[[ Exercise materials, beginning ]]
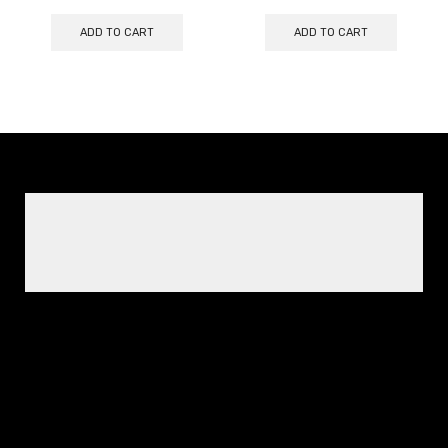
ADD TO CART
ADD TO CART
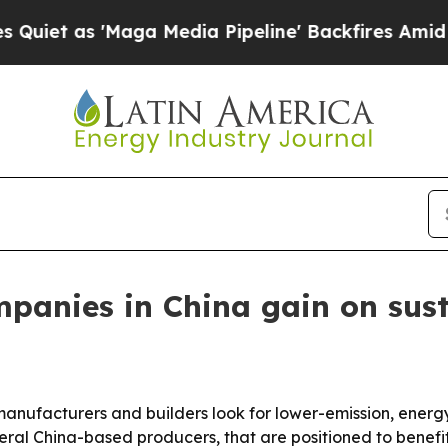
as 'Maga Media Pipeline' Backfires Amid Rumors 
panies in China gain on sust
anufacturers and builders look for lower-emission, energy
eral China-based producers, that are positioned to benefit 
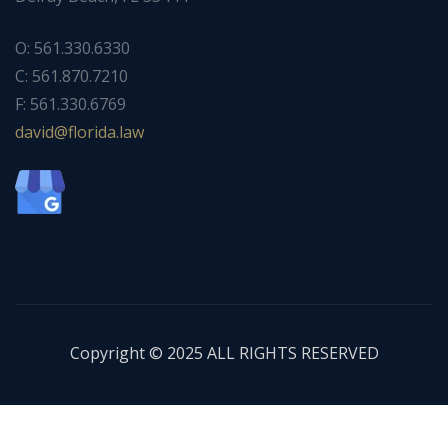
O: 561.330.6330
C: 561.870.7210
F: 561.330.6769
ad
f@div
dirol
wal.a
Copyright © 2025 ALL RIGHTS RESERVED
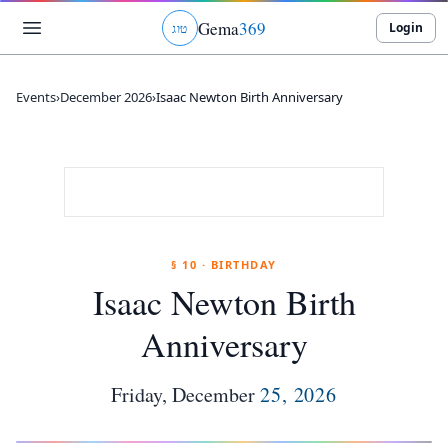
Gema
369
Login
ג
ו
ט
Events
›
December 2026
›
Isaac Newton Birth Anniversary
§ 10 · BIRTHDAY
Isaac Newton Birth
Anniversary
Friday
,
December
25
,
2026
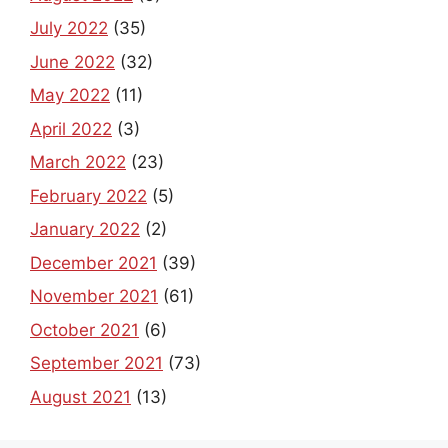
July 2022
(35)
June 2022
(32)
May 2022
(11)
April 2022
(3)
March 2022
(23)
February 2022
(5)
January 2022
(2)
December 2021
(39)
November 2021
(61)
October 2021
(6)
September 2021
(73)
August 2021
(13)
[[ Exercise materials, end ]]
[Problem requirements] Reproduce every line of the material above word for word, in the same order, leaving out the pictures.

[Response below]
ADD TO CART
ADD TO CART
as 'Maga Media Pipeline' Backfires Amid Rumors 
panies in China gain on sust
anufacturers and builders look for lower-emission, energy
eral China-based producers, that are positioned to benefit 
O: 561.330.6330
C: 561.870.7210
F: 561.330.6769
ad
f@div
dirol
wal.a
Copyright © 2025 ALL RIGHTS RESERVED
Gema
369
Login
ג
ו
ט
Events
›
December 2026
›
Isaac Newton Birth Anniversary
§ 10 · BIRTHDAY
Isaac Newton Birth
Anniversary
Friday
,
December
25
,
2026
July 2022
(35)
June 2022
(32)
May 2022
(11)
April 2022
(3)
March 2022
(23)
February 2022
(5)
January 2022
(2)
December 2021
(39)
November 2021
(61)
October 2021
(6)
September 2021
(73)
August 2021
(13)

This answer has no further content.